Fernando de Castro, o colecionador compulsivo

“Foi um homem que, sobretudo, se notabilizou pela coleção que fez”, conta Vera Ribeiro, responsável pela Casa Museu Fernando de Castro. Era filho de um negociante e a sua família mandou construir a casa em 1893. “Nunca casou, não teve filhos mas a grande paixão dele era o colecionismo”, além da escrita, acrescenta. Como justificação para a grande coleção que reúne, Vera Ribeiro explica que Fernando de Castro era “um homem com uma sensibilidade especial” e que se deixava influenciar pelas pessoas que o rodeavam.

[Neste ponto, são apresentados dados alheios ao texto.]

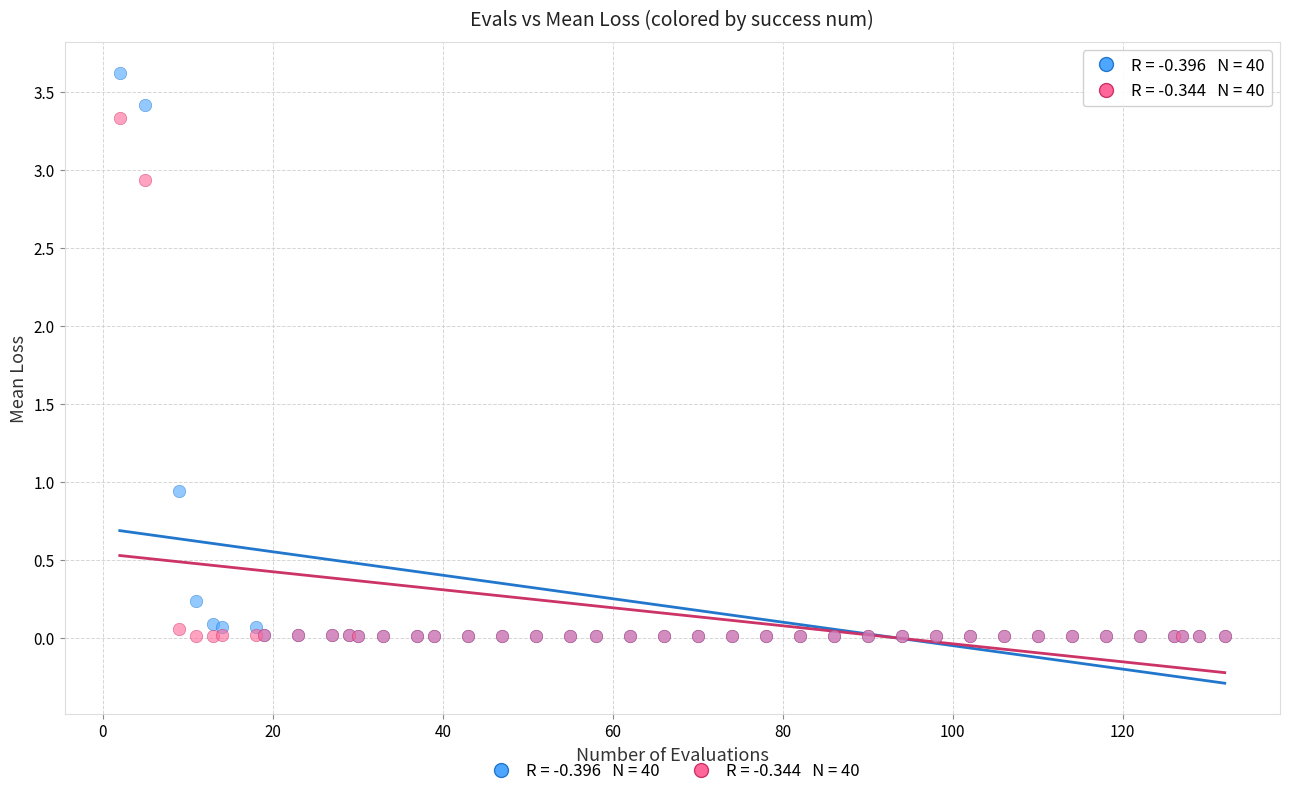

Across all series, what Y value is closest to 1?

0.9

“A irmã tem um papel muito importante no sentido de não deixar esquecer a figura dele”, explica Vera Ribeiro. Depois da sua morte, em 1946, e tendo os conhecidos da casa gabado a sua coleção entre a sociedade, a irmã de Fernando de Castro tenta vender a casa à Câmara Municipal do Porto, que recusou a oferta por falta de fundos. Desde então é o Museu Nacional Soares dos Reis o encarregado pela conservação e vigía da casa.

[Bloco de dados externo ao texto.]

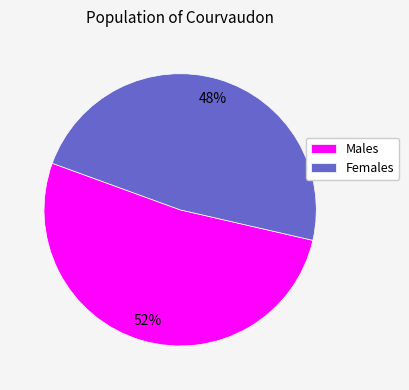

Does Females represent more than half of the total?

No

As duas grandes coleções que preenchem paredes inteiras da casa são a pintura e a escultura naturalistas e a arte sacra. Os artistas com maior representação são José Júlio da Sousa Pinto, Artur Loureiro, Marcos de Oliveira e Alberto de Sousa, além de “mestres aguarelistas”, acrescenta Vera Ribeiro. A talha dourada deixa pouco da parede original à vista, talha essa “que mandava fazer” tendo inspiração naquilo que via, explica a reponsável pelo museu. A casa apresenta, ainda, uma pequena secção dedicada às caricaturas feitas pelo próprio. Entre os caricaturados estão nomes como Guilhermina Suggia, visitante regular da casa, Abel Salazar e Duarte Leite.

Pouco ou nada se sabe sobre a sua vida pessoal, uma vez que são poucos os registos pessoais que foram guardados. Sabe-se apenas que era um homem com grandes posses e que apostava grande parte dos seus rendimentos nas coleções que hoje enchem a casa.

O museu só está aberto por marcação prévia com o Museu Soares dos Reis, pelo que as atividades se limitam às visitas guiadas. De acordo com a reponsável pela casa, a reação das pessoas varia entre a adoração e a repulsa.